Some of the unemployed wandered across the country in small groups or small armies. “General” Jacob Coxey led an “army” of 3000 people from Ohio to Washington, D.C. 
  • He wanted to put the nation’s jobless to work building roads.
  • He wanted Congress to pass the Coxey Good Roads Bill, which would authorize the printing of $500 million in paper money to finance road construction
Coxley made it to the foot of the Capitol where the police were on him. He and a companion were clubbed and then arrested for trespassing. He was then sentenced to 20 days in jail. The armies melted away but their discontent didn’t. 

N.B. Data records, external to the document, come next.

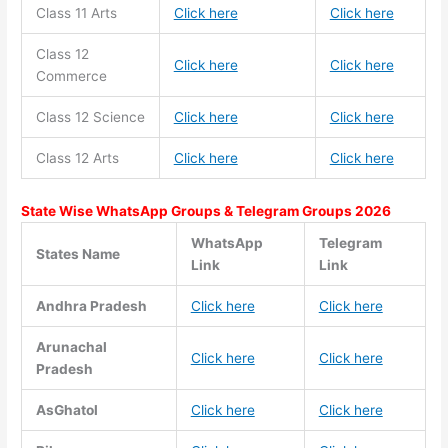
Class 11
Arts
Click here
Click here
Class 12
Click here
Click here
Commerce
Class 12 Science
Click here
Click here
Class 12 Arts
Click here
Click here
State Wise WhatsApp Groups & Telegram Groups 2026
WhatsApp
Telegram
States Name
Link
Link
Andhra Pradesh
Click here
Click here
Arunachal
Click here
Click here
Pradesh
AsGhatol
Click here
Click here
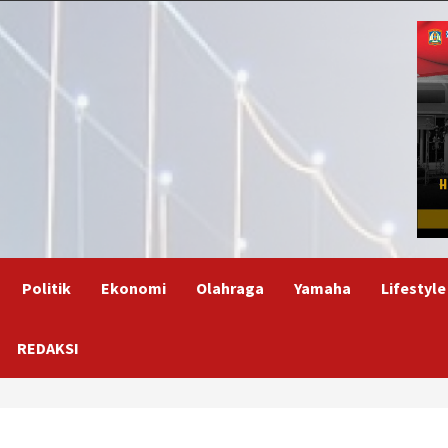
Politik
Ekonomi
Olahraga
Yamaha
Lifestyle
REDAKSI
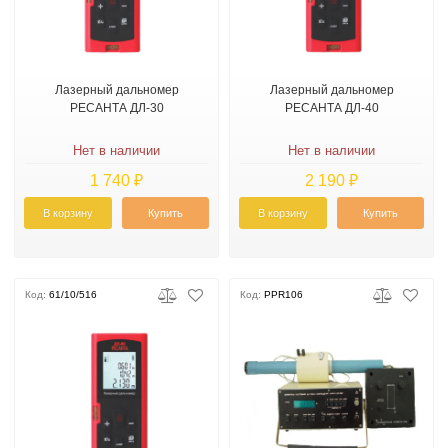
Лазерный дальномер
Лазерный дальномер
РЕСАНТА ДЛ-30
РЕСАНТА ДЛ-40
Нет в наличии
Нет в наличии
1 740 ₽
2 190 ₽
В корзину
Купить
В корзину
Купить
Код:
61/10/516
Код:
PPR106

Political Machines, Boss Tweed, and Tammany Hall

In urban areas, poor immigrants often turned to political machines ⚙️ for aid. Since the federal government did fairly little for these groups, many of them came to rely on political machines. Political machines often brought modern services to the city, including a crude form of welfare for urban newcomers. 
  • They would find jobs and apartments for recently arrived immigrants and show up at a poor family’s door with baskets of food during hard times. 
  • They ran picnics for slum children on hot summer days and contributed to hospitals, orphanages and dozens of worthy neighborhood causes. 
https://upload.wikimedia.org/wikipedia/commons/5/55/William_Magear_%27Boss%27_Tweed_%281870%29_crop.jpg

Image Courtesy of Wikimedia

Although political machines were pretty corrupt in their dealings (as seen through Boss Tweed and his Tammany Hall Ring 💰), immigrants often supported them for their ability and willingness to provide direct aid in exchange for votes. 
The New York County Courthouse (The house that Tweed built) was his masterpiece. It was in downtown Manhattan and was a three-story structure. It was designed to cost $250,000 but the bills ran higher. Andrew Garvey charged $500,000 for plasterwork and then $1 million to repair the same work. The total bill was $13 million.